The response brief also argues that the Arkansas Times "wishes to remain absent from the debate over boycotts of Israel," and the state law "is an unconstitutional attempt to conscript the Arkansas Times into that debate."

The filing is part of an appeal pending in the 8th U.S. Circuit Court of Appeals in St. Louis that asks for the reversal of a federal district court order that dismissed the Times' lawsuit.

The lawsuit was filed against the 10 members who make up the University of Arkansas board of trustees. Court documents state the University of Arkansas-Pulaski Technical College asked the Times to sign a certification to not engage in a boycott of Israel as a condition of an advertising contract.

A cooperating attorney with the ACLU, Bettina Brownstein, told the Democrat-Gazette in December that the Times "is losing money every day that this law is in place."

This year the Arkansas Times switched from a weekly print format to a monthly publication, in addition to its news website. Decreasing advertising revenue has been the norm for U.S. newspapers since 2011, according to estimates from the Pew Research Center.

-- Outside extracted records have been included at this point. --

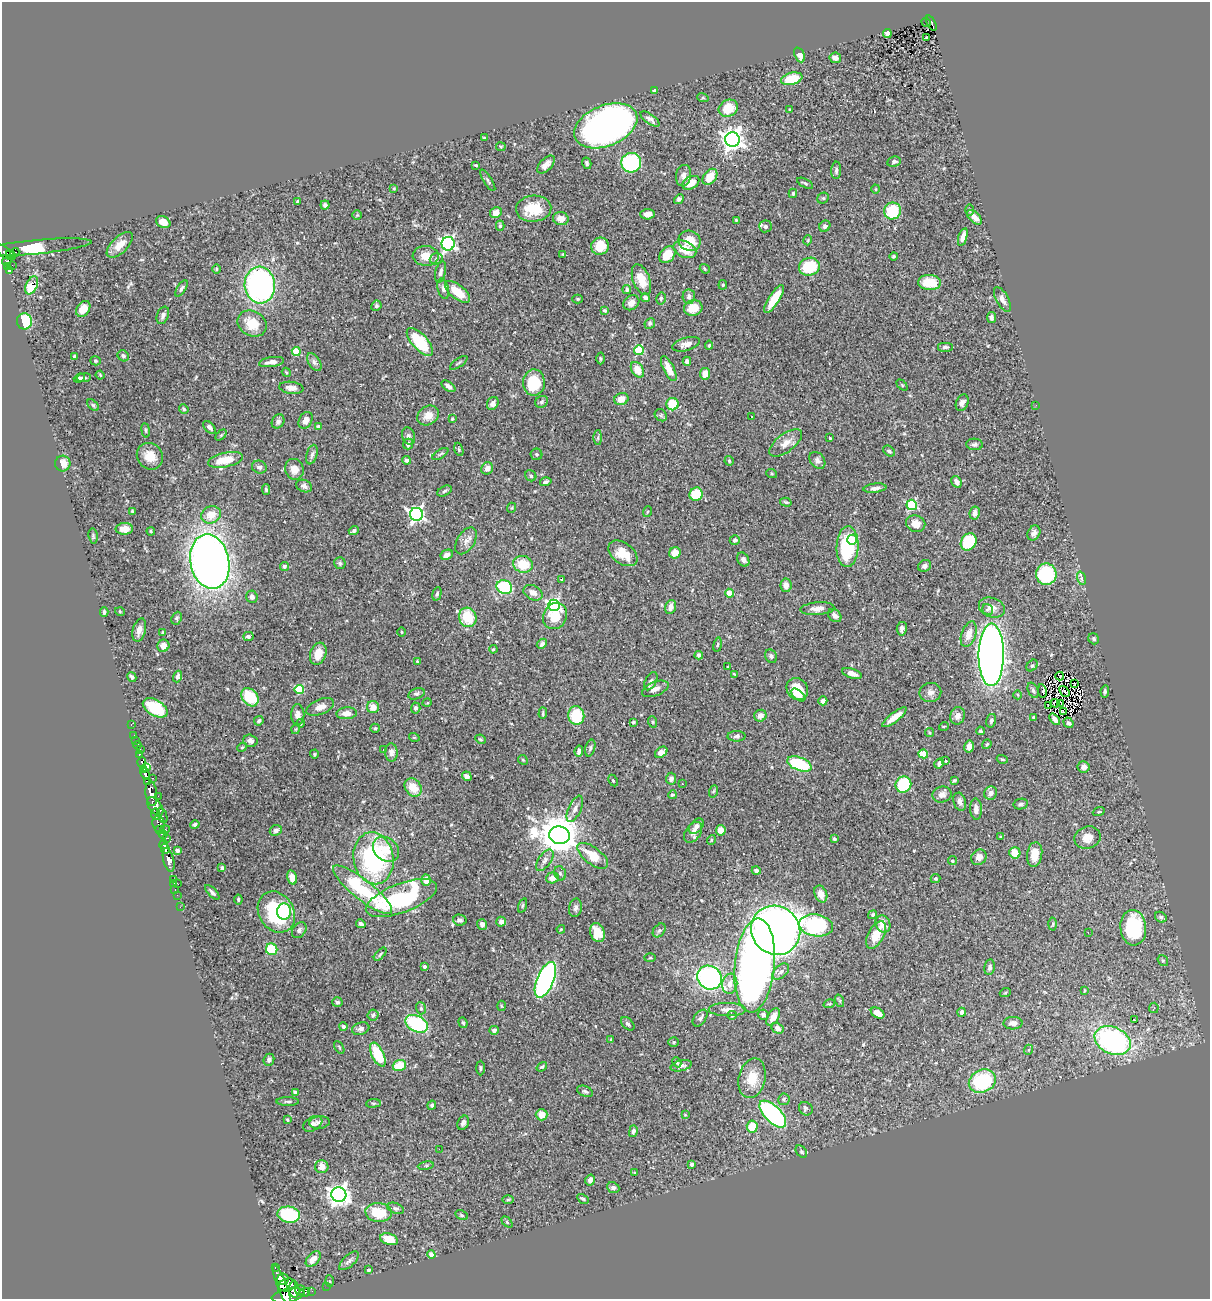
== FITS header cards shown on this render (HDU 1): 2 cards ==
NAXIS1  =                 1208
NAXIS2  =                 1297

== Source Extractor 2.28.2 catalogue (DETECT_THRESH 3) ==
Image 1208 x 1297 px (HDU 1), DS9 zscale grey, 1 PNG px = 1 image px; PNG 1212 x 1301 px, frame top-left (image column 1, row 1297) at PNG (2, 2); each listed source drawn as its Kron ellipse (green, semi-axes under 4 px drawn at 4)
Background 0.593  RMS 0.024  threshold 0.072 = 3 sigma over >= 5 px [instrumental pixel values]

The Arkansas Times website on Monday featured advertising for the University of Arkansas for Medical Sciences, a part of the University of Arkansas System.

Leveritt said the Arkansas Times has not signed any certification as a part of advertising deals, pointing out that the state law includes an exception for companies offering discounted goods or services.

The state law does not require a pledge from a company that "offers to provide the goods or services for at least twenty percent (20%) less than the lowest certifying business," the law states.

"We have signed nothing," Leveritt said in an email. "The law allows a vendor that refuses to sign to still do business with the state provided that it gives the state a 20% discount against its regular rate. We offer this to any state agency so that we can continue to survive."